ÉDUCATION : Reprendre l’initiative (OPINIONS)


 

 

« Le 21e siècle sera le siècle de l’Afrique » entend-on dire souvent. La formule titille les oreilles et flatte l’ego. Mais, nous devons nous rendre à l’évidence, l’Afrique n’aura pas ce siècle, si elle ne met pas l’éducation au cœur de ses préoccupations.

Au mitan de ce siècle, l’Afrique comptera plus de deux (2) milliards d’habitants, le monde en aura neuf (9). Sur 4 habitants dans le monde, 1 sera africain. L’Afrique aura la population la plus jeune de monde. Un milliard d’enfants et d’adolescents auront moins de 18 ans. Ils représenteront à l’échelle mondiale à peu près 40% de la tranche d’âge des 0-18 ans.

Tout développement, tout progrès et toute productivité économique demeurent tributaires de la manière dont l’Afrique modèlera sa jeunesse, des moyens, des connaissances, des savoirs et savoir-faire qu’elle mettra au service du développement de ses aptitudes intellectuelles, morales et physiques.

L’épanouissement de la personnalité de notre jeunesse doit s’ancrer dans la civilisation africaine, égypto-nubienne.

Quel jeune occidental, dès son plus jeune âge n’est pas élevé dans l’esprit de la civilisation gréco-latine ? À quel enfant arabe ne présente-t-on pas Saladin, héros des Croisades, et n’enseigne-t-on pas les Mille et une nuits ? Le jeune indien rêve de maharadjas, et écoute les conseils de Bouddha. Le jeune chinois observe les Ming, s’inspire de Lao Tseu et de Confucius. Mais aux jeunes Africains on enseigne que leurs ancêtres sont Gaulois, Irakiens, Iraniens, Saoudiens, Yéménites ou Omanais.

On raconte à nos enfants que Abou Yezid est venu d’Arabie pour tuer le serpent (Sarki) qui empêchait au peuple de s’abreuver au puits, et qu’ayant accompli cet exploit, il épousa la reine Daoura dont il eut des enfants qui créèrent les sept (7) États haoussa. On leur raconte aussi que c’est Dia Al Yaman qui tua le géant poison qui hantait les berges du l Niger, et qui empêchait aux Songhay de descendre au fleuve, et qu’ayant accompli cette prouesse, le peuple reconnaissant le fit roi et fondateur de la dynastie des Dia.

» Données enregistrées
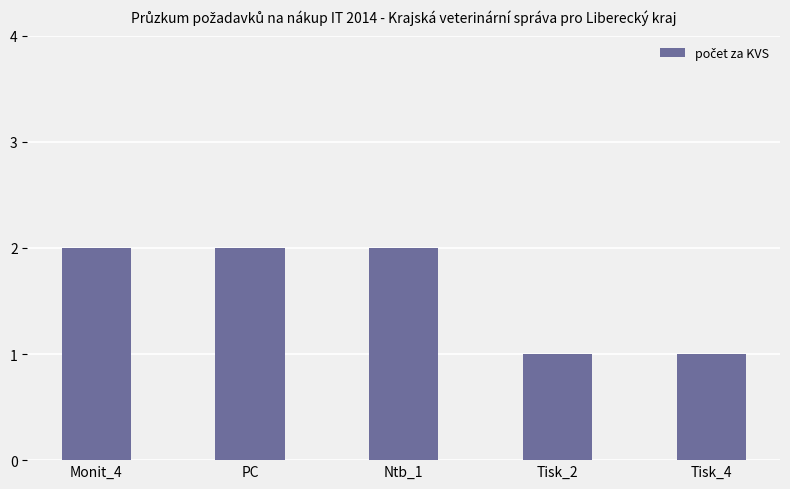

Does the chart contain any negative values?

No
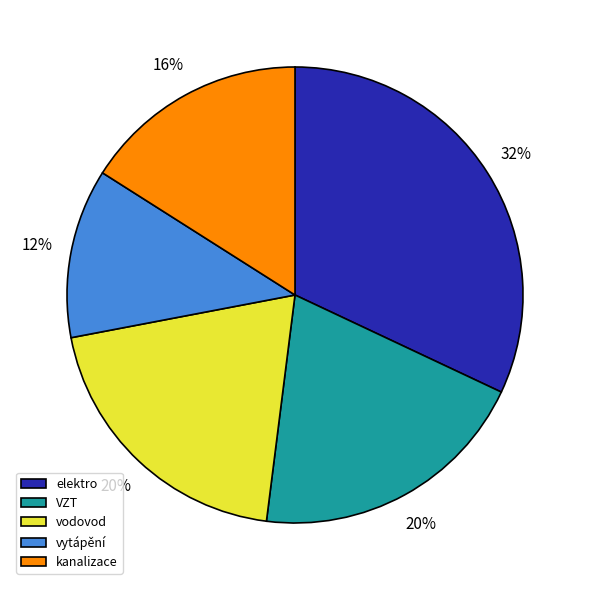

Count the number of slices in the pie.

5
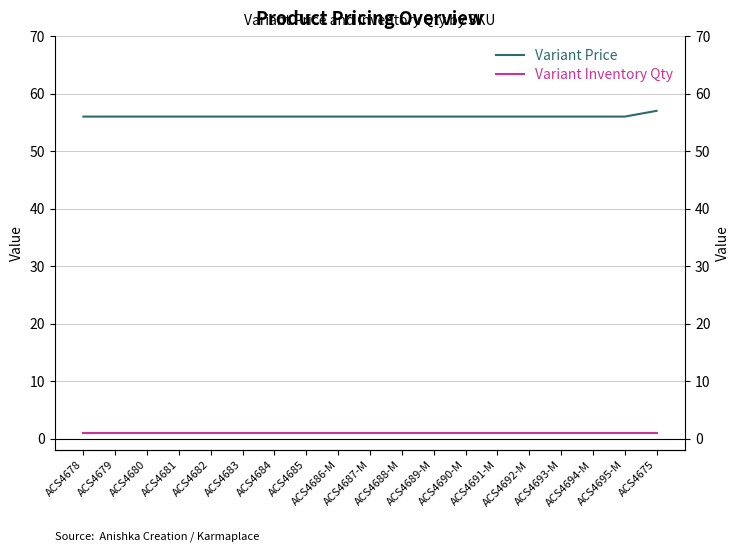

Which series has the largest total across all categories?

Variant Price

» Questions
1 – Recopiez le passage du texte sur l'éducation en Afrique depuis « Quel jeune occidental, dès » jusqu'à « Yéménites ou Omanais. » inclus.
2 – Répondez aux questions suivantes à partir du texte sur l'éducation en Afrique.
(a) Combien d'habitants l'Afrique comptera-t-elle au mitan du siècle ?
(b) Quel héros des Croisades présente-t-on à l'enfant arabe ?
(c) Combien d'États haoussa les enfants d'Abou Yezid et de la reine Daoura créèrent-ils ?

» Corrigé des exercices
1 –
Quel jeune occidental, dès son plus jeune âge n’est pas élevé dans l’esprit de la civilisation gréco-latine ? À quel enfant arabe ne présente-t-on pas Saladin, héros des Croisades, et n’enseigne-t-on pas les Mille et une nuits ? Le jeune indien rêve de maharadjas, et écoute les conseils de Bouddha. Le jeune chinois observe les Ming, s’inspire de Lao Tseu et de Confucius. Mais aux jeunes Africains on enseigne que leurs ancêtres sont Gaulois, Irakiens, Iraniens, Saoudiens, Yéménites ou Omanais.

2 –
(a) Plus de deux milliards d'habitants.
(b) Saladin.
(c) Sept États haoussa.